### Problem statement
Omit all pictures. Reproduce exactly the lines from the first line of the records below through the line with "1,1,0.03753,0.02657,-0.00492*".

### Record excerpts
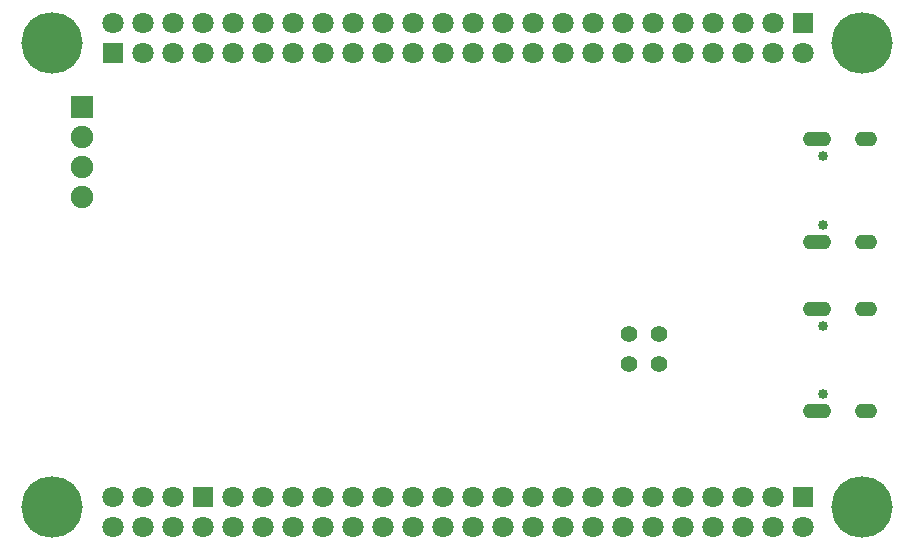
<source format=gbs>
G04*
G04 #@! TF.GenerationSoftware,Altium Limited,Altium Designer,21.1.1 (26)*
G04*
G04 Layer_Color=16711935*
%FSLAX25Y25*%
%MOIN*%
G70*
G04*
G04 #@! TF.SameCoordinates,7EEBE310-2877-491A-A4CC-80A9302AE9BF*
G04*
G04*
G04 #@! TF.FilePolarity,Negative*
G04*
G01*
G75*
%ADD62R,0.07493X0.07493*%
%ADD84C,0.07493*%
%ADD85R,0.07099X0.07099*%
%ADD86C,0.07099*%
%ADD87C,0.03359*%
G04:AMPARAMS|DCode=88|XSize=47.37mil|YSize=70.99mil|CornerRadius=18.76mil|HoleSize=0mil|Usage=FLASHONLY|Rotation=90.000|XOffset=0mil|YOffset=0mil|HoleType=Round|Shape=RoundedRectangle|*
%AMROUNDEDRECTD88*
21,1,0.04737,0.03347,0,0,90.0*
21,1,0.00984,0.07099,0,0,90.0*
1,1,0.03753,0.01673,0.00492*
1,1,0.03753,0.01673,-0.00492*
1,1,0.03753,-0.01673,-0.00492*
1,1,0.03753,-0.01673,0.00492*
%
%ADD88ROUNDEDRECTD88*%
G04:AMPARAMS|DCode=89|XSize=47.37mil|YSize=90.68mil|CornerRadius=18.76mil|HoleSize=0mil|Usage=FLASHONLY|Rotation=90.000|XOffset=0mil|YOffset=0mil|HoleType=Round|Shape=RoundedRectangle|*
%AMROUNDEDRECTD89*
21,1,0.04737,0.05315,0,0,90.0*
21,1,0.00984,0.09068,0,0,90.0*
1,1,0.03753,0.02657,0.00492*
1,1,0.03753,0.02657,-0.00492*
1,1,0.03753,-0.02657,-0.00492*
1,1,0.03753,-0.02657,0.00492*
%
%ADD89ROUNDEDRECTD89*%
%ADD90C,0.20485*%
%ADD111C,0.05524*%
D62*
X1291883Y1315228D02*
D03*
D84*
Y1305228D02*
D03*
Y1295228D02*
D03*
Y1285228D02*
D03*
D85*
X1532383Y1185228D02*
D03*
Y1343228D02*
D03*
X1332383Y1185228D02*
D03*
X1302383Y1333228D02*
D03*
D86*
X1532383Y1175228D02*
D03*
X1522383Y1185228D02*
D03*
Y1175228D02*
D03*
X1512383Y1185228D02*
D03*
Y1175228D02*
D03*
X1502383Y1185228D02*
D03*
Y1175228D02*
D03*
X1492383Y1185228D02*
D03*
Y1175228D02*
D03*
X1482383Y1185228D02*
D03*
Y1175228D02*
D03*
X1472383Y1185228D02*
D03*
Y1175228D02*
D03*
X1462383Y1185228D02*
D03*
Y1175228D02*
D03*
X1452383Y1185228D02*
D03*
Y1175228D02*
D03*
X1442383Y1185228D02*
D03*
Y1175228D02*
D03*
X1432383Y1185228D02*
D03*
Y1175228D02*
D03*
X1422383Y1185228D02*
D03*
Y1175228D02*
D03*
X1412383Y1185228D02*
D03*
Y1175228D02*
D03*
X1402383Y1185228D02*
D03*
Y1175228D02*
D03*
X1392383Y1185228D02*
D03*
Y1175228D02*
D03*
X1382383Y1185228D02*
D03*
Y1175228D02*
D03*
X1372383Y1185228D02*
D03*
Y1175228D02*
D03*
X1362383Y1185228D02*
D03*
Y1175228D02*
D03*
X1352383Y1185228D02*
D03*
Y1175228D02*
D03*
X1342383Y1185228D02*
D03*
Y1175228D02*
D03*
X1532383Y1333228D02*
D03*
X1522383Y1343228D02*
D03*
Y1333228D02*
D03*
X1512383Y1343228D02*
D03*
Y1333228D02*
D03*
X1502383Y1343228D02*
D03*
Y1333228D02*
D03*
X1492383Y1343228D02*
D03*
Y1333228D02*
D03*
X1482383Y1343228D02*
D03*
Y1333228D02*
D03*
X1472383Y1343228D02*
D03*
Y1333228D02*
D03*
X1462383Y1343228D02*
D03*
Y1333228D02*
D03*
X1452383Y1343228D02*
D03*
Y1333228D02*
D03*
X1442383Y1343228D02*
D03*
Y1333228D02*
D03*
X1432383Y1343228D02*
D03*
Y1333228D02*
D03*
X1422383Y1343228D02*
D03*
Y1333228D02*
D03*
X1412383Y1343228D02*
D03*
Y1333228D02*
D03*
X1402383Y1343228D02*
D03*
Y1333228D02*
D03*
X1392383Y1343228D02*
D03*
Y1333228D02*
D03*
X1382383Y1343228D02*
D03*
Y1333228D02*
D03*
X1372383Y1343228D02*
D03*
Y1333228D02*
D03*
X1362383Y1343228D02*
D03*
Y1333228D02*
D03*
X1352383Y1343228D02*
D03*
Y1333228D02*
D03*
X1342383Y1343228D02*
D03*
Y1333228D02*
D03*
X1302383Y1185228D02*
D03*
Y1175228D02*
D03*
X1312383D02*
D03*
Y1185228D02*
D03*
X1322383Y1175228D02*
D03*
Y1185228D02*
D03*
X1332383Y1175228D02*
D03*
Y1333228D02*
D03*
Y1343228D02*
D03*
X1322383D02*
D03*
Y1333228D02*
D03*
X1312383Y1343228D02*
D03*
Y1333228D02*
D03*
X1302383Y1343228D02*
D03*
D87*
X1539009Y1242369D02*
D03*
Y1219613D02*
D03*
X1539068Y1298836D02*
D03*
Y1276080D02*
D03*
D88*
X1553379Y1247999D02*
D03*
Y1213983D02*
D03*
X1553438Y1304466D02*
D03*
Y1270450D02*
D03*
D89*
X1536923Y1247999D02*
D03*
Y1213983D02*
D03*
X1536982Y1304466D02*
D03*
Y1270450D02*
D03*
D90*
X1282194Y1181925D02*
D03*
Y1336532D02*
D03*
X1551879D02*
D03*
Y1181925D02*
D03*
D111*
X1474383Y1229728D02*
D03*
X1484383D02*
D03*
Y1239728D02*
D03*
X1474383D02*
D03*
M02*

</source>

### Completed exercise
<source format=gbs>
G04*
G04 #@! TF.GenerationSoftware,Altium Limited,Altium Designer,21.1.1 (26)*
G04*
G04 Layer_Color=16711935*
%FSLAX25Y25*%
%MOIN*%
G70*
G04*
G04 #@! TF.SameCoordinates,7EEBE310-2877-491A-A4CC-80A9302AE9BF*
G04*
G04*
G04 #@! TF.FilePolarity,Negative*
G04*
G01*
G75*
%ADD62R,0.07493X0.07493*%
%ADD84C,0.07493*%
%ADD85R,0.07099X0.07099*%
%ADD86C,0.07099*%
%ADD87C,0.03359*%
G04:AMPARAMS|DCode=88|XSize=47.37mil|YSize=70.99mil|CornerRadius=18.76mil|HoleSize=0mil|Usage=FLASHONLY|Rotation=90.000|XOffset=0mil|YOffset=0mil|HoleType=Round|Shape=RoundedRectangle|*
%AMROUNDEDRECTD88*
21,1,0.04737,0.03347,0,0,90.0*
21,1,0.00984,0.07099,0,0,90.0*
1,1,0.03753,0.01673,0.00492*
1,1,0.03753,0.01673,-0.00492*
1,1,0.03753,-0.01673,-0.00492*
1,1,0.03753,-0.01673,0.00492*
%
%ADD88ROUNDEDRECTD88*%
G04:AMPARAMS|DCode=89|XSize=47.37mil|YSize=90.68mil|CornerRadius=18.76mil|HoleSize=0mil|Usage=FLASHONLY|Rotation=90.000|XOffset=0mil|YOffset=0mil|HoleType=Round|Shape=RoundedRectangle|*
%AMROUNDEDRECTD89*
21,1,0.04737,0.05315,0,0,90.0*
21,1,0.00984,0.09068,0,0,90.0*
1,1,0.03753,0.02657,0.00492*
1,1,0.03753,0.02657,-0.00492*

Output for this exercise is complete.